Focus: Explore Renaissance art, humanism, and the global exchange of knowledge that reshaped Europe and connected Afro-Eurasia.
Grade Level: 7
Subject Area: Social Studies (World History • Civics • Inquiry)
Total Unit Duration: 5 sessions (one week), 50–60 minutes per session
I. Introduction
Students investigate the Renaissance as a turning point in ideas and culture. Through artworks, humanist texts, and maps of knowledge exchange (paper, print, numerals, astronomy), they evaluate perspective and audience, explain change and continuity, and connect civic ideals to humanist thought and city-state life.
Essential Questions
- How did humanism change art, learning, and civic life?
- In what ways did global exchanges and technologies (paper, printing, numerals) accelerate change?
- How do we read artworks and texts as sources—identifying purpose, audience, and bias?
II. Objectives and Standards
Learning Objectives — Students will be able to:
- Identify the Renaissance as a turning point and explain changes and continuities in ideas, art, and learning (Hist.4–5).
- Evaluate source reliability, bias, and point of view in artworks and texts; cite evidence in explanations (Inq.3).
- Analyze how civic ideals (justice, rule of law, liberty) appear in humanist writings and urban governance (Civ.4).
- Construct multi-causal explanations linking trade, technology, patronage, and civic culture to Renaissance developments (Hist.5).
- Communicate claims clearly in discussion and short explanatory writing with specific evidence and citations (Inq.3).
Standards Alignment — 7th Grade (C3-based custom)

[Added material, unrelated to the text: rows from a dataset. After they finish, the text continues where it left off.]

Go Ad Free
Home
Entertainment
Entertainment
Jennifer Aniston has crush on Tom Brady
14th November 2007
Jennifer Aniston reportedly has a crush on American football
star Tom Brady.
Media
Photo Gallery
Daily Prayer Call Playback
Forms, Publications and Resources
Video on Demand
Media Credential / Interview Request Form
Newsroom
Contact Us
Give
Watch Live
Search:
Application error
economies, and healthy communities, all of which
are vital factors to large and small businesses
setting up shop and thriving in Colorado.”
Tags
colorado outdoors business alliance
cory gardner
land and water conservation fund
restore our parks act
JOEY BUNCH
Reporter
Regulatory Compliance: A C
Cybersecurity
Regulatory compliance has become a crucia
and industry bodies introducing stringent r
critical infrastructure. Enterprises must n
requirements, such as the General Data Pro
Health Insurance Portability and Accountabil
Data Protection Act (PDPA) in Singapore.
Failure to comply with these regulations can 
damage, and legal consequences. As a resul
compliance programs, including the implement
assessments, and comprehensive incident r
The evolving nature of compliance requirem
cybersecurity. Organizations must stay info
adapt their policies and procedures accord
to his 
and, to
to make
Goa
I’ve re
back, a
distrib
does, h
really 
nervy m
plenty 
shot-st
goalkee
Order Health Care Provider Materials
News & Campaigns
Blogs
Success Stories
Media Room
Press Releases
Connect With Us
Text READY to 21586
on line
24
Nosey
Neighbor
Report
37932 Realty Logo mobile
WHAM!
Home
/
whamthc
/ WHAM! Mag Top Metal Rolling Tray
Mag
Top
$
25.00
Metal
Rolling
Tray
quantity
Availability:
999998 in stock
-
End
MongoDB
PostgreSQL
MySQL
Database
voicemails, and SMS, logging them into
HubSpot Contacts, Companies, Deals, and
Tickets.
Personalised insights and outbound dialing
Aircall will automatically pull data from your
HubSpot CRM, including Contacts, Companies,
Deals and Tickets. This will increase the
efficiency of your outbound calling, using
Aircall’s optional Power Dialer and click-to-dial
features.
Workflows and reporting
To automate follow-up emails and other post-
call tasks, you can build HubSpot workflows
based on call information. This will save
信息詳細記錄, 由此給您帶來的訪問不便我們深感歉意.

- 7.C3.Hist.4–5 — Turning points/legacies; construct explanations with multiple causes and continuity/change.
- 7.C3.Civ.4 — Civic ideals across belief systems and early governments.
- 7.C3.Inq.3 — Evaluate source reliability, bias, POV; recognize intended audience.
Success Criteria — Student Language
- I can explain how humanism reshaped art and learning with specific examples (e.g., perspective, patronage, printing).
- I can evaluate a source’s purpose, audience, and bias and use that to support a claim.
- I can write or present a multi-causal explanation that also notes at least one continuity.